> [PROBLEM DESCRIPTION]
Transcribe all the lines below exactly. Omit the pictures.

> [PROVIDED DATA]

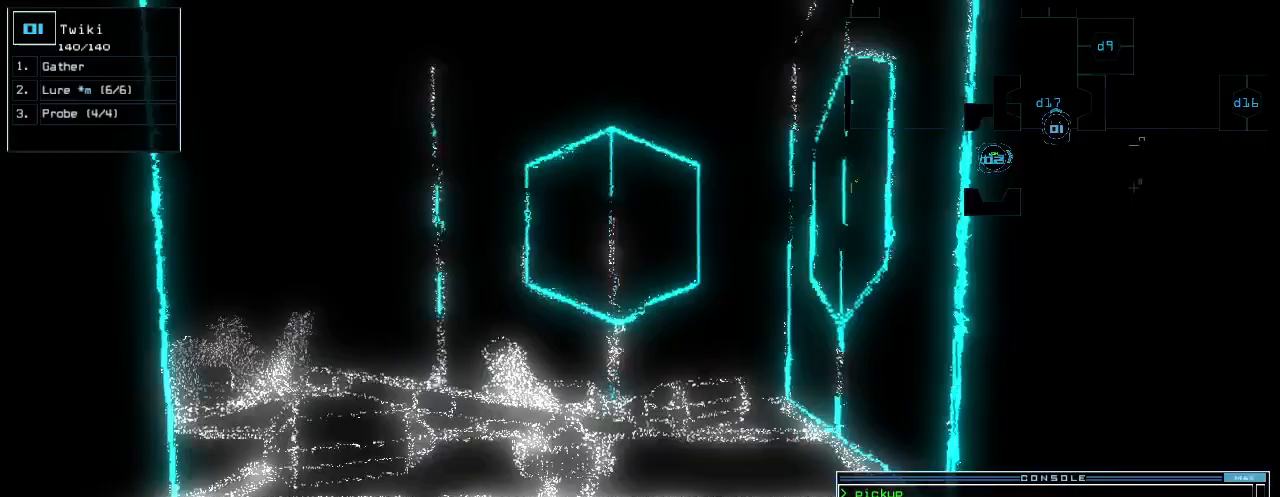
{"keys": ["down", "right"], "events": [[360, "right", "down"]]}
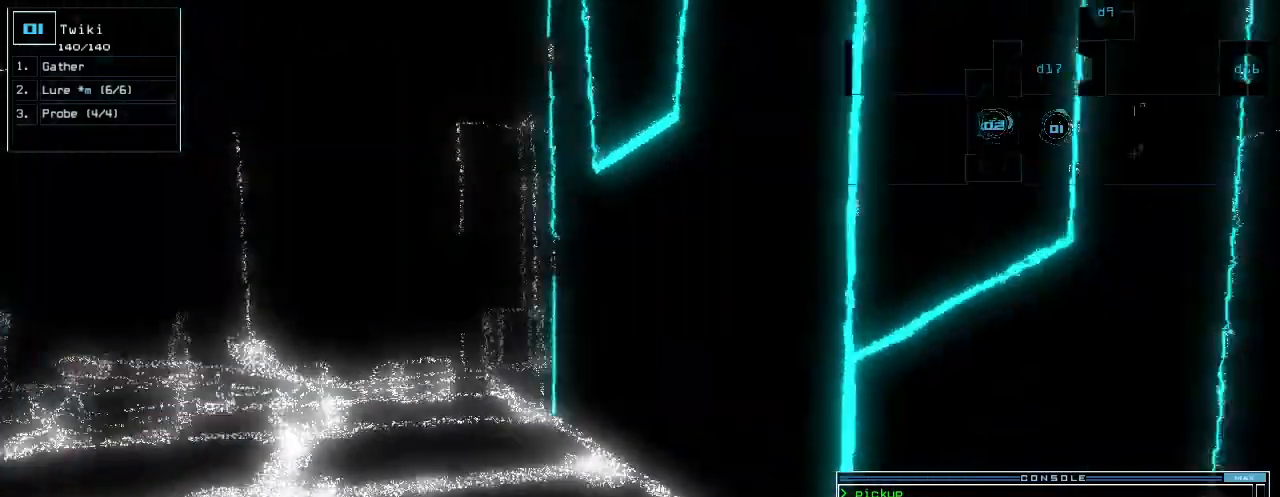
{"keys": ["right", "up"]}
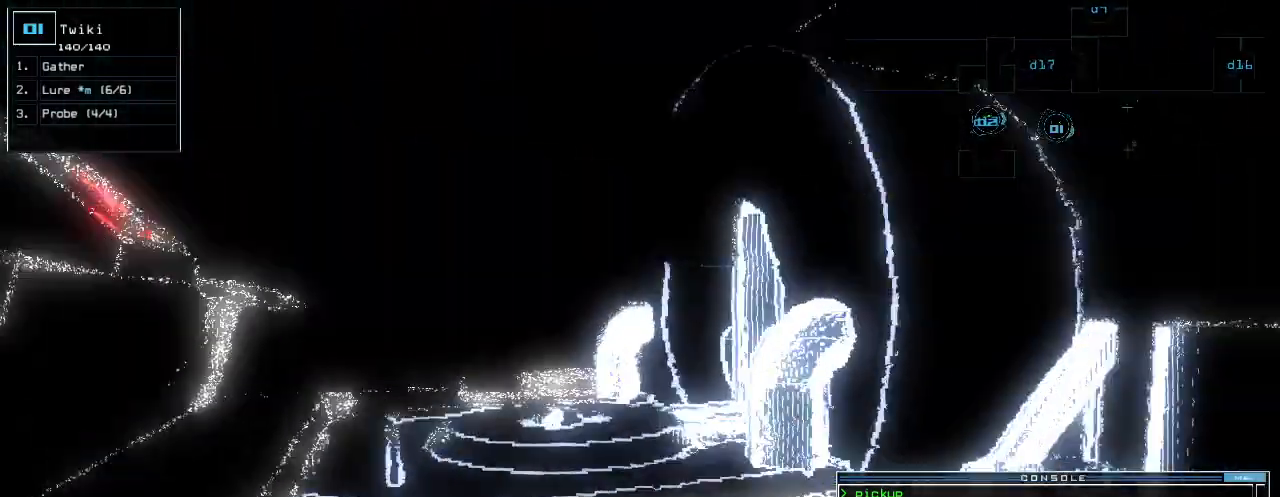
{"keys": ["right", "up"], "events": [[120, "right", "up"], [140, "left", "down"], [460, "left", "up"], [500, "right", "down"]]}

> [WRITTEN SOLUTION]
{"keys": ["down", "right"], "events": [[360, "right", "down"]]}
{"keys": ["right", "up"]}
{"keys": ["right", "up"], "events": [[120, "right", "up"], [140, "left", "down"], [460, "left", "up"], [500, "right", "down"]]}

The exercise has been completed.